Introduction: To some extent, this essay is an adventure in self-understanding. It is not meant to persuade others to become Christians. If it does persuade others, that is fine—but many of my reasons for faith are not the kind that can be trotted out for empirical examination. But this is true of much real knowledge of believers and unbelievers alike. I seek to explain why I am still a Christian for two reasons: (1) many raised in the church become disillusioned and fall away (2) many Christians have their faith overthrown by the onslaught of secular education. Somehow God’s grace, the truth of God’s Word, and the community of the saints has enabled me to withstand these challenges.
Reason One: Real Christians
Anyone glancing at my life could assume that I am a Christian because I was indoctrinated, brain-washed by years of being raised in the church. So I probably need to begin by “testifying” about what are not causes of my faith. Yes, my father was a pastor and I grew up spending hours in church each week. My father was a good preacher—probably one of the best I have heard over the years, but I am not a Christian because of any of the sermons I have heard. Some might say being raised by a pastor pre-ordained my Christian faith. But honestly, what is the reputation of preacher’s kids? It’s certainly not the norm for them to faithfully follow in their parents’ footsteps.
Growing up, I didn’t hate church or throw a fit of rebellion—I was simply unaffected by it. I would rather be climbing trees, building forts, catching snakes, and hanging out at the swimming pool on a perfect summer day. Sunday was something we offered up to God in thanksgiving—but it was a sacrifice. Even though this offering made sense, it still seemed like an interruption to a good summer vacation or weekend. After church, I was back in my jeans as soon as possible. Although I later came to appreciate the depth of my theological and biblical training during my childhood, my actual faith in Christ is more in spite of church services than because of them.

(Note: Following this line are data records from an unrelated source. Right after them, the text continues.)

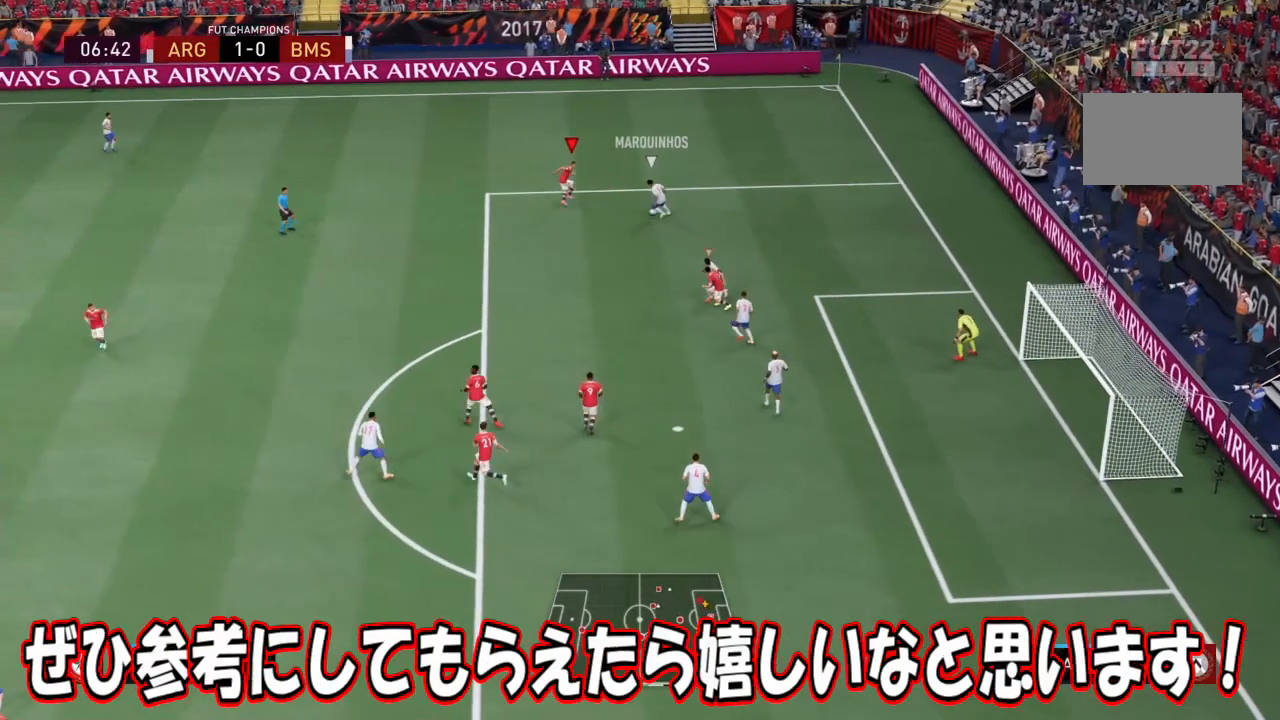
{"buttons": ["L2"], "left_stick": "left", "right_stick": "center", "events": [[67, "left_stick", "up-right"], [200, "L2", "down"], [400, "left_stick", "up-left"], [500, "left_stick", "left"]]}
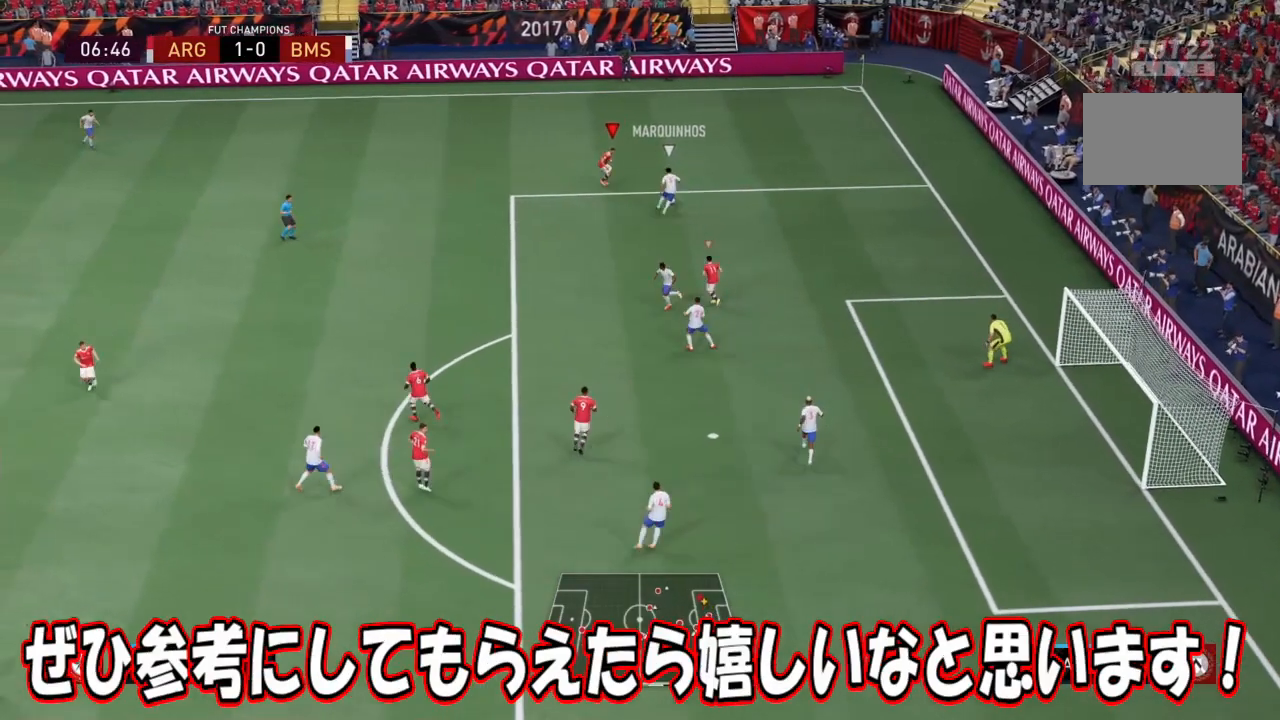
{"buttons": ["L2"], "left_stick": "up-right", "right_stick": "center", "events": [[101, "R1", "down"], [134, "left_stick", "down-left"], [201, "R1", "up"], [367, "left_stick", "down-right"], [468, "left_stick", "up-right"]]}
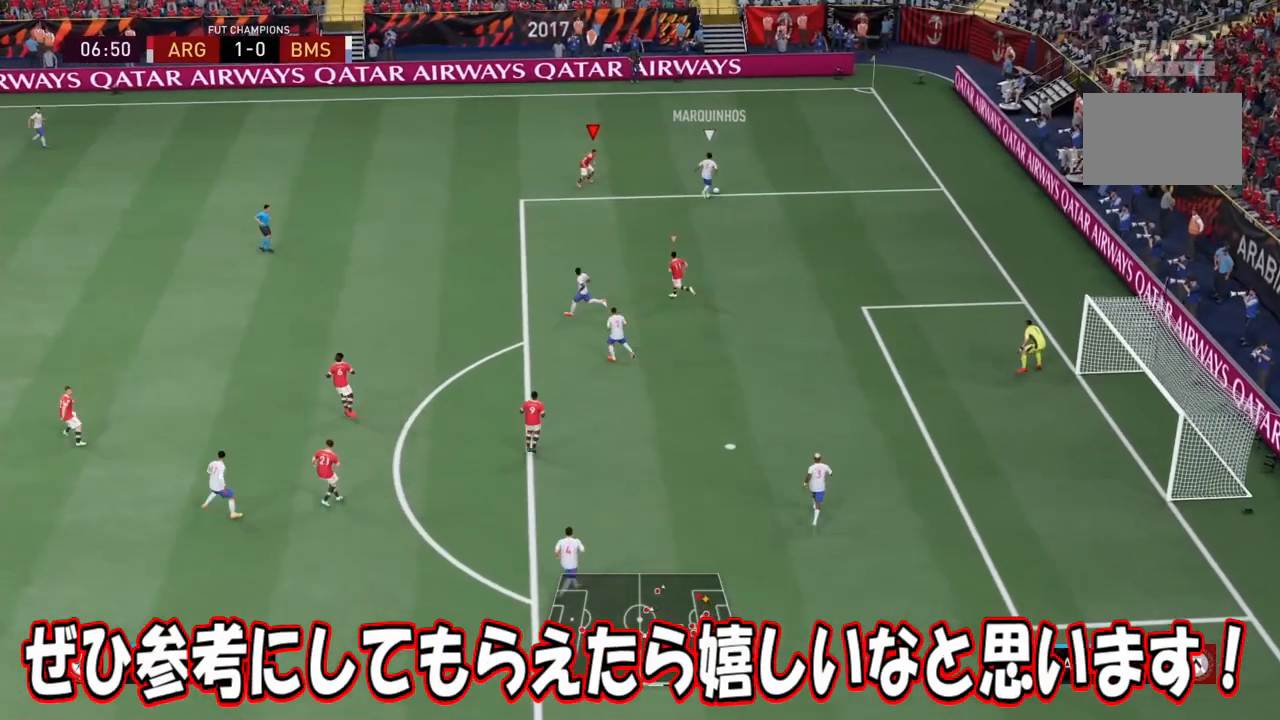
{"buttons": ["L2"], "left_stick": "up", "right_stick": "center", "events": [[434, "left_stick", "up"]]}
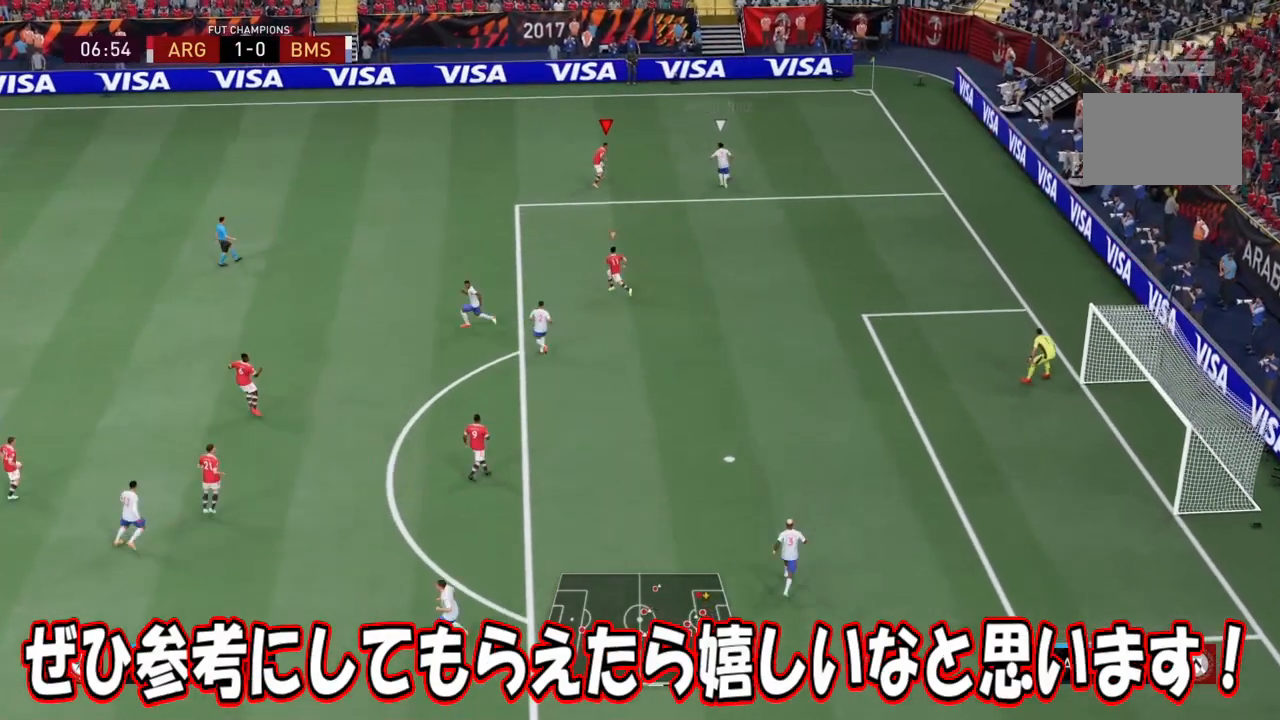
{"buttons": ["L2", "R1"], "left_stick": "up-right", "right_stick": "center", "events": [[301, "R1", "down"], [501, "left_stick", "up-right"]]}
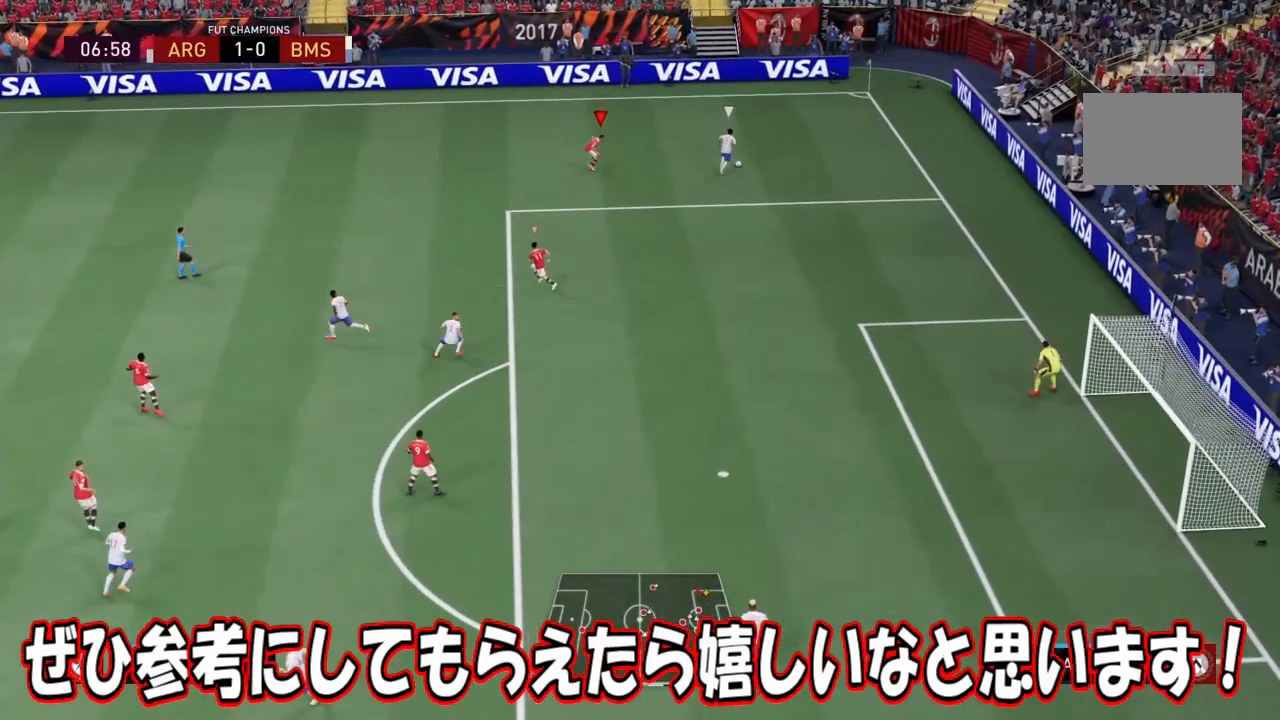
{"buttons": ["R1"], "left_stick": "right", "right_stick": "center", "events": [[300, "L2", "up"], [334, "right_stick", "down-left"], [400, "left_stick", "right"], [400, "right_stick", "center"]]}
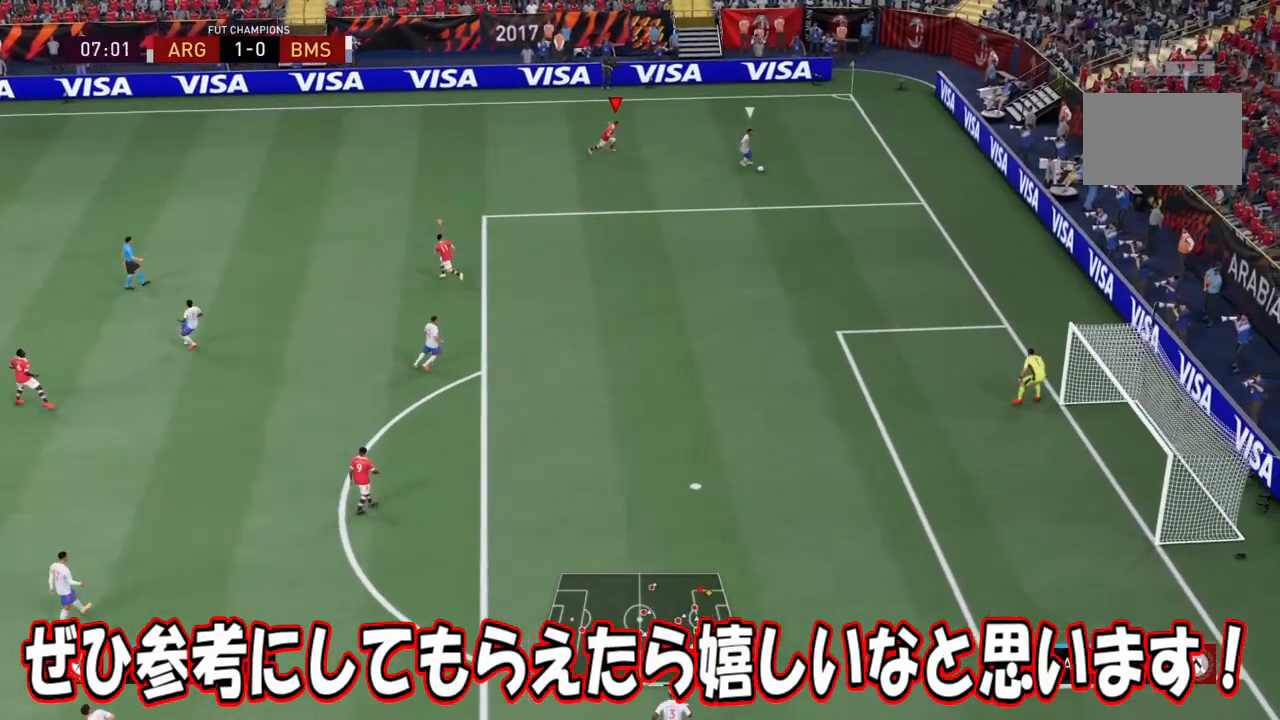
{"buttons": [], "left_stick": "center", "right_stick": "center", "events": [[34, "left_stick", "down-right"], [201, "R1", "up"], [267, "left_stick", "center"], [401, "DPAD_DOWN", "down"], [468, "DPAD_DOWN", "up"]]}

I do have to blame my parents, but not for dragging me to every church service or even for doing family devotions. They did something far worse and difficult to escape—they lived their faith day in and day out through hard and easy times. Now anyone raised in the church has known plenty of people who are excuses for not believing in God. Every church has enough hypocrites, nuts, and just plain mean people to give a church kid an excuse to sin, rebel, or stop believing. As a pastor’s kid, I probably saw more of the “dark-side” than most kids, but the simple honesty and faithfulness of my parents kept shining the light in my eyes. Dad lived what he preached; Mom still loves mean people and prays faithfully. They weren’t perfect; but they were honest about any failure to be totally Christian. They were the “real deal” and to deny God would have meant to deny what I knew to be true. Their example blocked my escape from God’s reality and stole all my fuel for a good teenage rebellion.
And it was important that Dad was a thinker. He never suggested that to be Christian one had to put his brain in the deep freeze. My father loved literature and philosophy and wasn’t afraid of a hard question. Around the dinner table the family debated philosophy and metaphysics. We were a bookish family. So later it never occurred to me that I should be afraid of the challenges to my faith that modern intellectuals or professors might present. Faith and learning weren’t enemies, and in a fair fight, truth would always win. So I couldn’t look down on the good-hearted but ignorant faith of my parents—they were too smart and too well read. I was stuck.
So what is the logic embedded in this experience? Imagine that we have a hundred reports of unicorn sightings and the National Geographic Society has sent out dozens of teams to investigate these claims. With great sadness, mixed with anger, the reports come in: phony, mistaken, deliberate fraud, hysteria, wishful thinking. But one report comes in—we found a unicorn and here are the pictures and DNA sample. Logically, you only need one true report for unicorns to exist. The other 99 reports are frustrating, but completely irrelevant. Over the years I have seen plenty of the bad or at least questionable reports about God in people’s lives. I have encountered plenty of hypocrites and those who simply mistake their emotions for God’s presence. But early in my life God gave me a handful Christ-followers that I could not explain away. God radiated out of them. They were real—transparent enough that I saw both their faults and the reality of God. Although I now have a long list of these “real deal” Christians who make unbelief hard, it really only takes one for God’s existence to be inescapably true.
So how much stock should I put in this human proof for God? My experiences, encounters, and in some cases relationships with these real Christians are not something I can pull out and show others. Some could say, “Well, you just had nice parents who would have been nice even if they were atheists.” But then I think of my wife’s father who was anything but nice for most of his life and became a Christian when he was 62. He had been so hard and mean that relatives who only knew him before his transformation couldn’t figure out who this loving father and husband was that people were talking about at his funeral. I remember him saying, “I don’t know much about the Bible or being a Christian, but I know it’s mostly about love.” I can’t reproduce the radiance of his face as he said those words—but I know beyond all doubt that only God could have made this hard man so tender.
God intends people, even more than sermons, to be the best evidence of His existence and love. God’s best argument was flesh and blood—his Son made flesh to live among us. And today his most powerful argument is still flesh and blood—believers and followers of Christ who let his love, power, and truth shine out of them.